Howell is an associate professor of journalism at Brooklyn College.
The Q at Parkside
News and Nonsense from the Brooklyn neighborhood of Lefferts and environs, or more specifically a neighborhood once known as Melrose Park. Sometimes called Lefferts Gardens. Or Prospect-Lefferts Gardens. Or PLG. Or North Flatbush. Or Caledonia (west of Ocean). Or West Pigtown. Across From Park Slope. Under Crown Heights. Near Drummer's Grove. The Side of the Park With the McDonalds. Jackie Robinson Town. Home of Lefferts Manor. West Wingate. Near Kings County Hospital. Or if you're coming from the airport in taxi, maybe just Flatbush is best.
5 comments:
Thanks for sharing. I agree, such a thoughtful essay about a scenario being played out around the country. I read it when it was first published and shared it with friends. Seeing it here, I felt compelled to read it again. I hope all your readers do. It's a great read.
These are hard, scary issues we are dealing with and addressing them starts with people coming to the table to talk it out.
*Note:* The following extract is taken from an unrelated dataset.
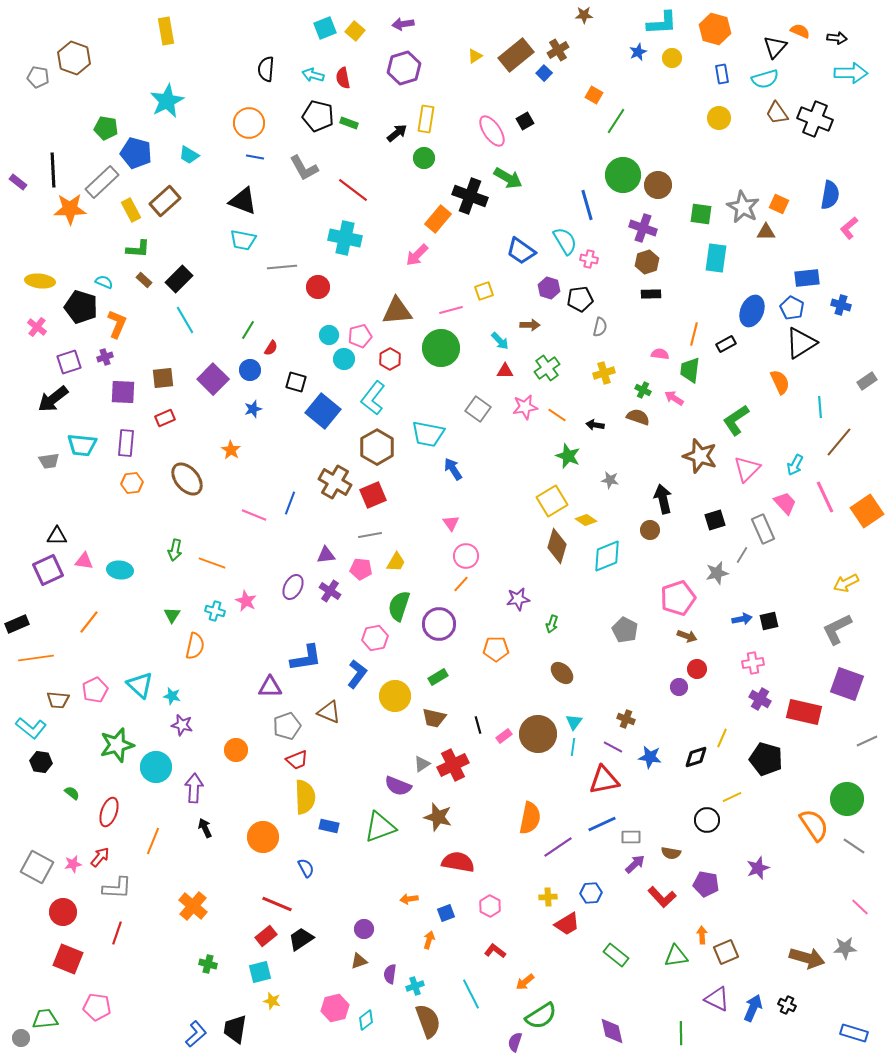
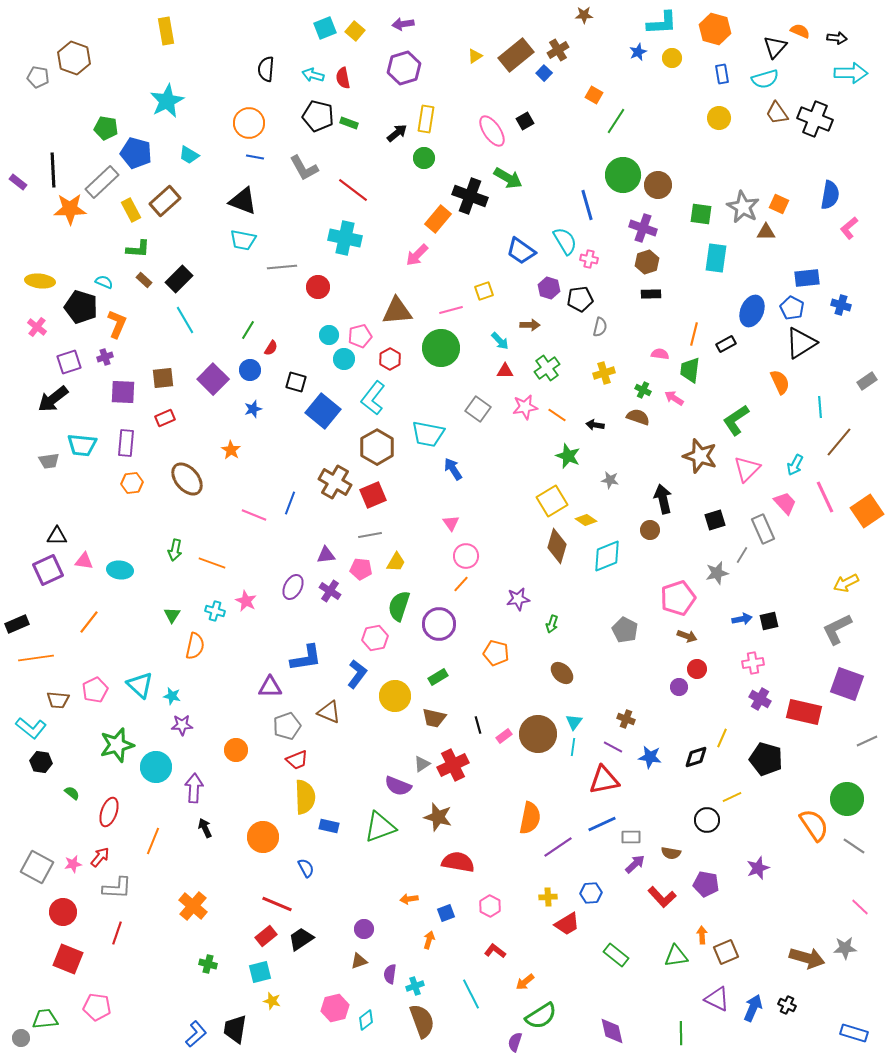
orange pentagon at (496, 649): moved 4 px down; rotated 15 degrees clockwise
purple star at (182, 725): rotated 15 degrees counterclockwise
brown semicircle at (428, 1021): moved 6 px left
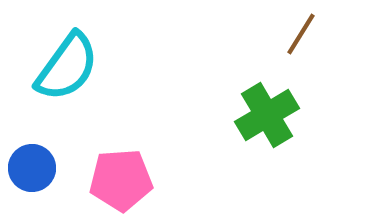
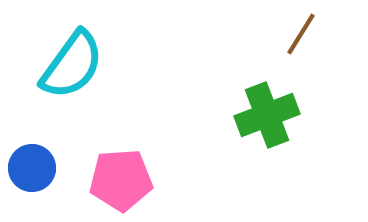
cyan semicircle: moved 5 px right, 2 px up
green cross: rotated 10 degrees clockwise
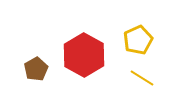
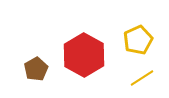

I knew something about that story was familiar, that I had read some version of it earlier. Prof. Howell blogs about Brooklyn: http://www.brooklynron.com/. In addition, there is some interesting family history there. His cousin, who grew up in the same house, is Diane Patrick, wife of Deval Patrick, first lady of Massachusetts.
BTW Diane and Deval Patrick lived on Midwood I for a number of years ; their house was on the PLG house Tour.
I didn't realize the Patricks once lived in the area, on Midwood. Very nice.